Betrayed by her husband, a severely depressed young woman gets drawn into the over-the-top festivities at a lavish wedding.
Phoebe Stone, who teaches English literature at a St. Louis college, is plotting her own demise. Her husband, Matt, has left her for another woman, and Phoebe is taking it hard. Indeed, she's determined just where and how she will end it all: at an oceanfront hotel in Newport, where she will lie on a king-sized canopy bed and take a bottle of her cat’s painkillers. At the hotel, Phoebe meets bride-to-be Lila, a headstrong rich girl presiding over her own extravagant six-day wedding celebration. Lila thought she had booked every room in the hotel, and learning of Phoebe's suicidal intentions, she forbids this stray guest from disrupting the nuptials: “No. You definitely can’t kill yourself. This is my wedding week.” After the punchy opening, a grim flashback to the meltdown of Phoebe's marriage temporarily darkens the mood, but things pick up when spoiled Lila interrupts Phoebe's preparations and sweeps her up in the wedding juggernaut. The slide from earnest drama to broad farce is somewhat jarring, but from this point on, Espach crafts an enjoyable—if overstuffed—comedy of manners. When the original maid of honor drops out, Phoebe is persuaded, against her better judgment, to take her place. There’s some fun to be had here: The wedding party—including groom-to-be Gary, a widower, and his 11-year-old daughter—takes surfing lessons; the women in the group have a session with a Sex Woman. But it all goes on too long, and the humor can seem forced, reaching a low point when someone has sex with the vintage wedding car (you don’t want to know the details). Later, when two characters have a meet-cute in a hot tub, readers will guess exactly how the marriage plot resolves.

**Activity 1**
Convert every line of the saved entries into a JSON list of strings, one string per line, omitting any blank lines.
The saved entries have nothing to do with the book review.

Saved entries
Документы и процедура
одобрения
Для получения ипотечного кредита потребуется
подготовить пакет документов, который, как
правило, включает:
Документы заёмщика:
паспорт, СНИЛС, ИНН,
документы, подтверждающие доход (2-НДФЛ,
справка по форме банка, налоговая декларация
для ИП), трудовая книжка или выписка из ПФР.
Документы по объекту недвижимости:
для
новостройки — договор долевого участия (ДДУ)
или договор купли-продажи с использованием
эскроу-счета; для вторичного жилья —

**Activity 2**
In the book review, what does Phoebe Stone teach, and where?

**Written reply 1**
[
  "Документы и процедура",
  "одобрения",
  "Для получения ипотечного кредита потребуется",
  "подготовить пакет документов, который, как",
  "правило, включает:",
  "Документы заёмщика:",
  "паспорт, СНИЛС, ИНН,",
  "документы, подтверждающие доход (2-НДФЛ,",
  "справка по форме банка, налоговая декларация",
  "для ИП), трудовая книжка или выписка из ПФР.",
  "Документы по объекту недвижимости:",
  "для",
  "новостройки — договор долевого участия (ДДУ)",
  "или договор купли-продажи с использованием",
  "эскроу-счета; для вторичного жилья —"
]

**Written reply 2**
English literature at a St. Louis college.